Bene il mercato interno

I numeri sono buoni in relazione al trend della domanda. Al momento quella del mercato interno, “che rappresenta la componente più importante, con una media di 20 milioni di visitatori ogni anno, è allineata ai livelli del 2019, mentre per quanto concerne l’estero i flussi sono ancora ridotti, a causa degli effetti della pandemia e delle ripercussioni legate all’attuale crisi geopolitica”.

Tra inflazione e rincari

Il mix di fattori quali inflazione, caro energia, aumento dei prezzi rappresentano un ostacolo non indifferente per il comparto, basti dire che “i parchi sono realtà energivore e subiscono direttamente e in modo molto forte l’aumento dei costi. Parallelamente, non possono incrementare eccessivamente i prezzi perché entrerebbero innanzitutto in competizione con altre forme di intrattenimento e, in secondo luogo, perché hanno una funzione sociale: i parchi offrono allegria e divertimento, contribuendo al benessere fisico e psicologico, per questo devono essere accessibili alla maggior parte delle persone”.

Informazioni riportate:

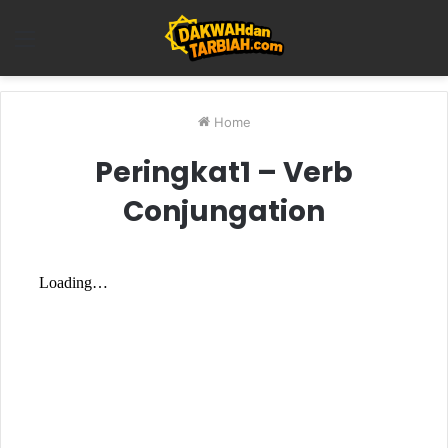
Menu
Home
Peringkat1 – Verb
Conjungation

Cosa si richiede: Traduci in inglese questa frase del segmento del documento: "I numeri sono buoni in relazione al trend della domanda." Fai riferimento soltanto al segmento del documento.

Spazio risposta: The numbers are good in relation to the demand trend.